Nachruf

Nachruf

 

Die falsche Nachricht vom Ableben des ehemaligen Hofopernsängers Sommer ging dem Opernhaus im Sommer 1900 zu, war aber auf einen Irrtum zurückzuführen. Sie musste ebenso widerrufen werden wie die Meldung des Todes von Oberjäger Johann Schratz, Gutsbesitzer in Hinterstein-Hindelang. Infolge Gleichheit des Namens und der Beschäftigung widmete die Morgenausgabe des Grazer Tagblatts am 15. Januar 1906 dem städtischen Schiffsmeister im Ruhestande, Herrn Josef Schmidtbauer, einen Nachruf, der in der Abendausgabe widerrufen werden musste. Gestorben war in Wahrheit der Schiffsmeister und Hausbesitzer Karl Schmidtbauer. Eine angeblich von den behandelnden Ärzten des Krankenhauses Moabit stammende Mitteilung, wonach Reichskanzler a. D. Hermann Müller gestorben sei, konnte auf Nachfrage bei der Leitung des Krankenhauses nicht bestätigt werden. Der Urheber der Mystifikation ist bis heute nicht bekannt. Durch eine weitere ungeklärte Mystifikation entstand im Oktober 1933 die falsche Meldung vom Tod des Wiener Kinderarztes Doktor Knöpfelmacher. Sofort nach der Bekanntmachung begann das Telefon in der Wohnung des Arztes zu klingeln. Zahlreiche Freunde riefen auf das Tiefste bestürzt an, um ihrer Trauer Ausdruck zu verleihen, doch war Professor Knöpfelmacher persönlich in der Lage, sein Ableben zu dementieren. Eine falsche Todesmeldung wird am besten durch ein nachhaltiges Leben dementiert.
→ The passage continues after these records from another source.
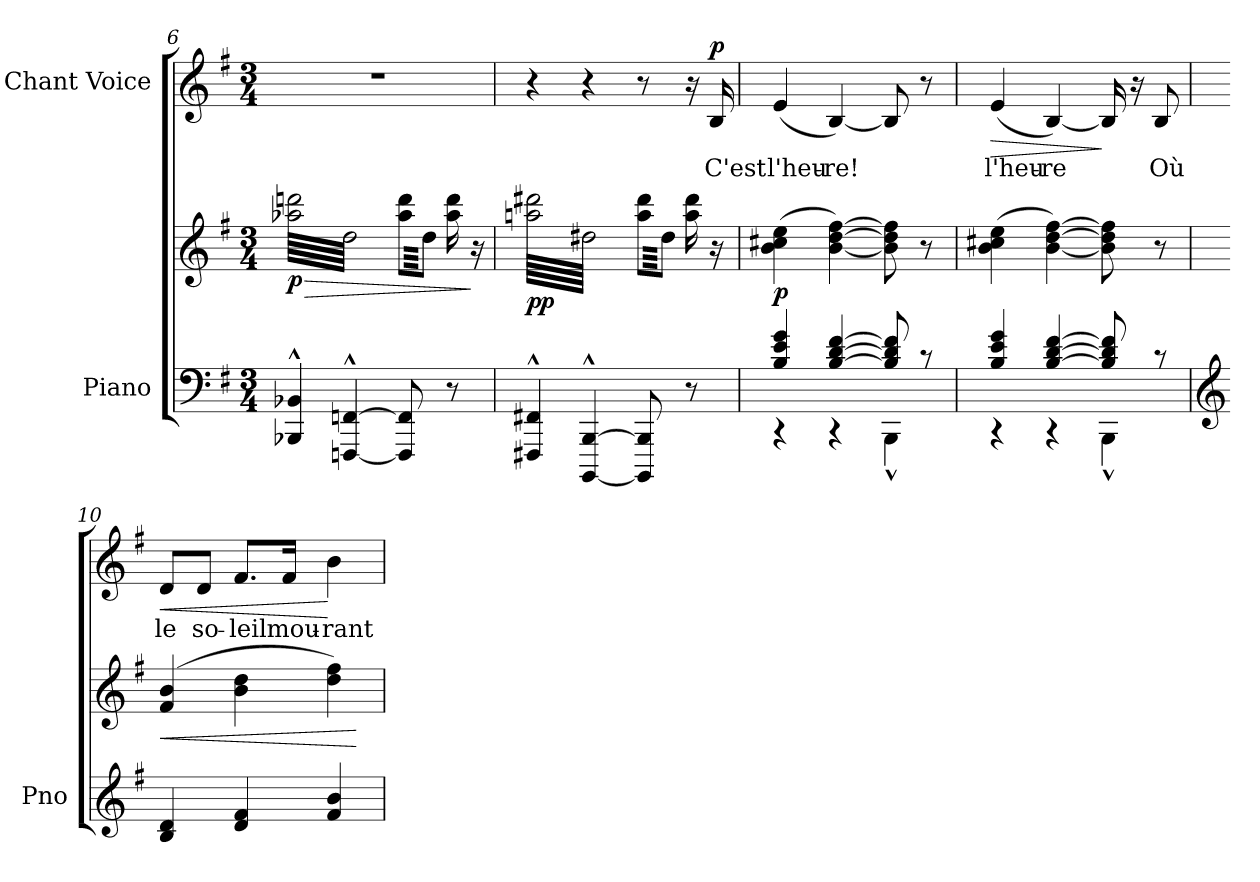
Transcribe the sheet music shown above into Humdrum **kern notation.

**kern	**kern	**dynam	**kern	**text	**dynam
*part2	*part2	*part2	*part1	*part1	*part1
*staff3	*staff2	*staff2/3	*staff1	*staff1	*staff1
*I"Piano	*	*	*I"Chant Voice	*	*
*I'Pno	*	*	*	*	*
*clefF4	*clefG2	*	*clefG2	*	*
*k[f#]	*k[f#]	*	*k[f#]	*	*
*M3/4	*M3/4	*	*M3/4	*	*
=6	=6	=6	=6	=6	=6
!	!	!LO:HP:b	!	!	!
!	!	!LO:DY:n=1:b	!	!	!
*	*tremolo	*	*	*	*
4BBB-X/^^ 4BB-X/^^	64aa-X\ 64dddn\LLLL	> p	2.r	.	.
.	64dd\	.	.	.	.
.	64aa-X\ 64dddn\	.	.	.	.
.	64dd\	.	.	.	.
.	64aa-X\ 64dddn\	.	.	.	.
.	64dd\	.	.	.	.
.	64aa-X\ 64dddn\	.	.	.	.
.	64dd\	.	.	.	.
.	64aa-X\ 64dddn\	.	.	.	.
.	64dd\	.	.	.	.
.	64aa-X\ 64dddn\	.	.	.	.
.	64dd\	.	.	.	.
.	64aa-X\ 64dddn\	.	.	.	.
.	64dd\	.	.	.	.
.	64aa-X\ 64dddn\	.	.	.	.
.	64dd\	.	.	.	.
[4FFFn/^^ [4FFn/^^	64aa-X\ 64dddn\	.	.	.	.
.	64dd\	.	.	.	.
.	64aa-X\ 64dddn\	.	.	.	.
.	64dd\	.	.	.	.
.	64aa-X\ 64dddn\	.	.	.	.
.	64dd\	.	.	.	.
.	64aa-X\ 64dddn\	.	.	.	.
.	64dd\	.	.	.	.
.	64aa-X\ 64dddn\	.	.	.	.
.	64dd\	.	.	.	.
.	64aa-X\ 64dddn\	.	.	.	.
.	64dd\	.	.	.	.
.	64aa-X\ 64dddn\	.	.	.	.
.	64dd\	.	.	.	.
.	64aa-X\ 64dddn\	.	.	.	.
.	64dd\JJJJ	.	.	.	.
8FFF/] 8FF/]	64aa-\ 64ddd\LLLL	.	.	.	.
.	64dd\	.	.	.	.
.	64aa-\ 64ddd\	.	.	.	.
.	64dd\	.	.	.	.
.	64aa-\ 64ddd\	.	.	.	.
.	64dd\	.	.	.	.
.	64aa-\ 64ddd\	.	.	.	.
.	64dd\JJJJ	.	.	.	.
*	*Xtremolo	*	*	*	*
8r	16aa-\ 16ddd\	.	.	.	.
.	.	.	.	.	.
.	.	.	.	.	.
.	.	.	.	.	.
.	16r	]	.	.	.
.	.	.	.	.	.
.	.	.	.	.	.
.	.	.	.	.	.
=7	=7	=7	=7	=7	=7
!	!	!LO:DY:b	!	!	!
*	*tremolo	*	*	*	*
4FFF#X/^^ 4FF#X/^^	64aan\ 64ddd#X\LLLL	pp	4r	.	.
.	64dd#X\	.	.	.	.
.	64aan\ 64ddd#X\	.	.	.	.
.	64dd#X\	.	.	.	.
.	64aan\ 64ddd#X\	.	.	.	.
.	64dd#X\	.	.	.	.
.	64aan\ 64ddd#X\	.	.	.	.
.	64dd#X\	.	.	.	.
.	64aan\ 64ddd#X\	.	.	.	.
.	64dd#X\	.	.	.	.
.	64aan\ 64ddd#X\	.	.	.	.
.	64dd#X\	.	.	.	.
.	64aan\ 64ddd#X\	.	.	.	.
.	64dd#X\	.	.	.	.
.	64aan\ 64ddd#X\	.	.	.	.
.	64dd#X\	.	.	.	.
[4BBBB/^^ [4BBB/^^	64aan\ 64ddd#X\	.	4r	.	.
.	64dd#X\	.	.	.	.
.	64aan\ 64ddd#X\	.	.	.	.
.	64dd#X\	.	.	.	.
.	64aan\ 64ddd#X\	.	.	.	.
.	64dd#X\	.	.	.	.
.	64aan\ 64ddd#X\	.	.	.	.
.	64dd#X\	.	.	.	.
.	64aan\ 64ddd#X\	.	.	.	.
.	64dd#X\	.	.	.	.
.	64aan\ 64ddd#X\	.	.	.	.
.	64dd#X\	.	.	.	.
.	64aan\ 64ddd#X\	.	.	.	.
.	64dd#X\	.	.	.	.
.	64aan\ 64ddd#X\	.	.	.	.
.	64dd#X\JJJJ	.	.	.	.
8BBBB/] 8BBB/]	64aa\ 64ddd#\LLLL	.	8r	.	.
.	64dd#\	.	.	.	.
.	64aa\ 64ddd#\	.	.	.	.
.	64dd#\	.	.	.	.
.	64aa\ 64ddd#\	.	.	.	.
.	64dd#\	.	.	.	.
.	64aa\ 64ddd#\	.	.	.	.
.	64dd#\JJJJ	.	.	.	.
*	*Xtremolo	*	*	*	*
8r	16aa\ 16ddd#\	.	16r	.	.
.	.	.	.	.	.
.	.	.	.	.	.
.	.	.	.	.	.
!	!	!	!	!	!LO:DY:a
.	16r	.	16B/	C'est	p
.	.	.	.	.	.
.	.	.	.	.	.
.	.	.	.	.	.
=8	=8	=8	=8	=8	=8
*^	*	*	*	*	*
!	!	!	!LO:DY:b	!	!	!
4B/ 4e/ 4g/	4r	(4b\ 4cc#X\ 4ee\	p	(4e/	l'heu-	.
[4B/ [4d/ [4f#/	4r	[4b\ [4dd\ [4ff#\)	.	[4B/)	-re!	.
8B/] 8d/] 8f#/]	4BBB^^\	8b\] 8dd\] 8ff#\]	.	8B/]	.	.
8r	.	8r	.	8r	.	.
=9	=9	=9	=9	=9	=9	=9
!	!	!	!	!	!	!LO:HP:b
4B/ 4e/ 4g/	4r	(4b\ 4cc#X\ 4ee\	.	(4e/	l'heu-	>
[4B/ [4d/ [4f#/	4r	[4b\ [4dd\ [4ff#\)	.	[4B/)	-re	.
8B/] 8d/] 8f#/]	4BBB^^\	8b\] 8dd\] 8ff#\]	.	16B/]	.	]
.	.	.	.	16r	.	.
8r	.	8r	.	8B/	Où	.
*v	*v	*	*	*	*	*
=10	=10	=10	=10	=10	=10
*clefG2	*	*	*	*	*
!	!	!LO:HP:b	!	!	!LO:HP:b
4B/ 4d/	(4f#/ 4b/	<	8d/L	le	<
.	.	.	8d/J	so-	.
4d/ 4f#/	4b\ 4dd\	.	8.f#/L	-leil	.
.	.	.	16f#/Jk	mou-	.
4f#/ 4b/	4dd\ 4ff#\)	.	4b\	-rant	[
.	.	[	.	.	.
=	=	=	=	=	=
*-	*-	*-	*-	*-	*-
So war es 1840 im Fall des Dichters Johann Gabriel Seidl, der als Widerlegung der Nachricht von seinem Ableben das Gedicht Ich bin ein Strom, der sich verflachet abdrucken ließ. Am 18. Juli 1875, also fünfunddreißig Jahre später, verstarb der Textdichter der österreichischen Kaiserhymne wirklich, wobei der zweite Nachruf trotz seiner Korrektheit nicht annähernd die Popularität der falschen Todesmeldung von 1840 erreichen konnte. Der Umstand, dass Falschmeldungen meist populärer werden als richtige, sowie die Gebräuchlichkeit, in den Redaktionen Praktikanten und neu angestellte Reporter zunächst monatelang mit dem Verfassen von Nachrufen auf Prominente, die noch leben, zu befassen, welche dann jederzeit bereitliegen, sind die Gründe dafür, wieso Nachrufe ohne vorherige Vergewisserung des Ablebens sehr schnell zum Abdruck kommen.